[FFmpeg-devel] Microsoft Smooth Streaming

Wed Oct 26 15:38:00 CEST 2011

Good point. I've read a little about RTMP some time ago.
This approach seems to be quiet suitable for my needs.
I'll study that.

Thanks very much.

On Wed, Oct 26, 2011 at 9:20 AM, Ratin <ratin3 at gmail.com> wrote:

> On Tue, Oct 25, 2011 at 4:25 PM, Marcus Nascimento <marcus.cps at gmail.com>
> wrote:
> > Please, check the answers bellow.
> >
> > Thank you very much in advance.
> >
> >
> > On Tue, Oct 25, 2011 at 3:54 PM, Nicolas George <
> > nicolas.george at normalesup.org> wrote:
> >
> >> Le quartidi 4 brumaire, an CCXX, Marcus Nascimento a écrit :
> >> > I'd like to extend FFMpeg to support Microsoft Smooth Streaming
> >> (streaming
> >> > playback), the same way it has been done by all the available
> Silverlight
> >> > players.
> >>
> >> Contributions are always welcome on principle.
> >>
> >> > By now I do not intend to dump data to a file to be played locally or
> >> > anything like that. And probably will never intend to do that. I just
> >> want
> >> > to play it.
> >>
> >> If it can play it, then it can also dump it to a file. I hope you were
> not
> >> counting otherwise.
> >>
> >>
> > Definitely not. I was only worried about legal issues. Don't want to
> cause
> > trouble to FFMpeg or something like that.
> >
> >
> >> > I did some research in this mail list and find out some posts that
> talked
> >> > about that before.
> >> > However I couldn't find in depth information or anything beyond the
> point
> >> > I'm stuck.
> >> >
> >> > I've done a lot of research on MS Smooth Streaming theory of
> operation,
> >> > studied some ISOFF (and PIFF) and some more.
> >> > It is pretty clear to me how MS Smooth Streaming works. Now it is time
> to
> >> > focus on how to do that in the FFMpeg way.
> >> >
> >> > First things first, I'd like to know how a streaming should be
> processed
> >> in
> >> > order to be played by FFMpeg.

——

TASK REQUIREMENTS:
[1] Answer these questions about the thread:
(a) Which streaming technology does Marcus Nascimento want FFmpeg to support?
(b) What concern did Marcus Nascimento raise in reply to the remark about dumping to a file?
(c) Which two formats does Marcus Nascimento say he studied?
[2] List every person whom the "wrote" lines in the thread name as the writer of a quoted message.

DATA PROVIDED:

——

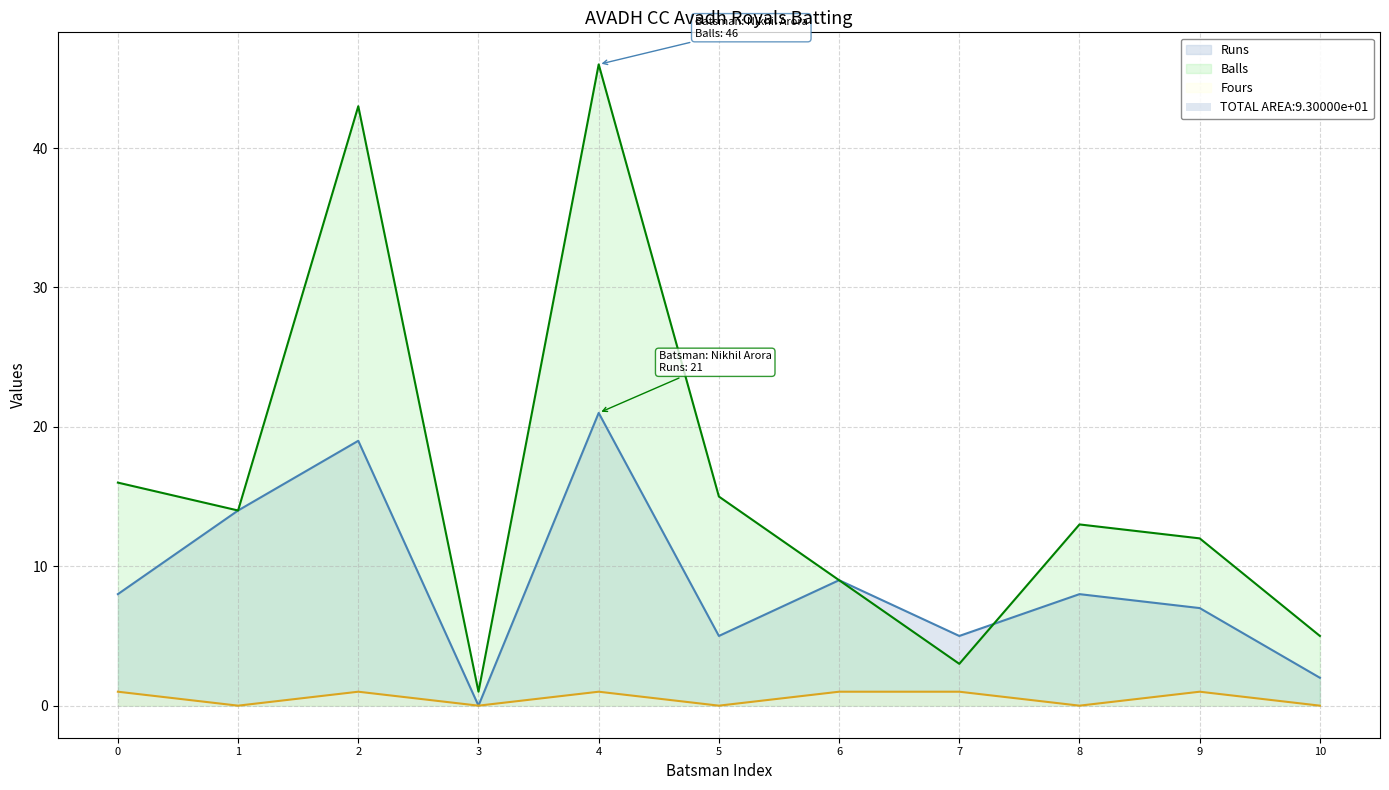

Does the chart have visible grid lines?

Yes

——

EXERCISE SOLUTIONS:
[1]
(a) Microsoft Smooth Streaming, for streaming playback.
(b) He was worried about legal issues and did not want to cause trouble for FFmpeg.
(c) ISOFF and PIFF.

[2]
Ratin
Marcus Nascimento
Nicolas George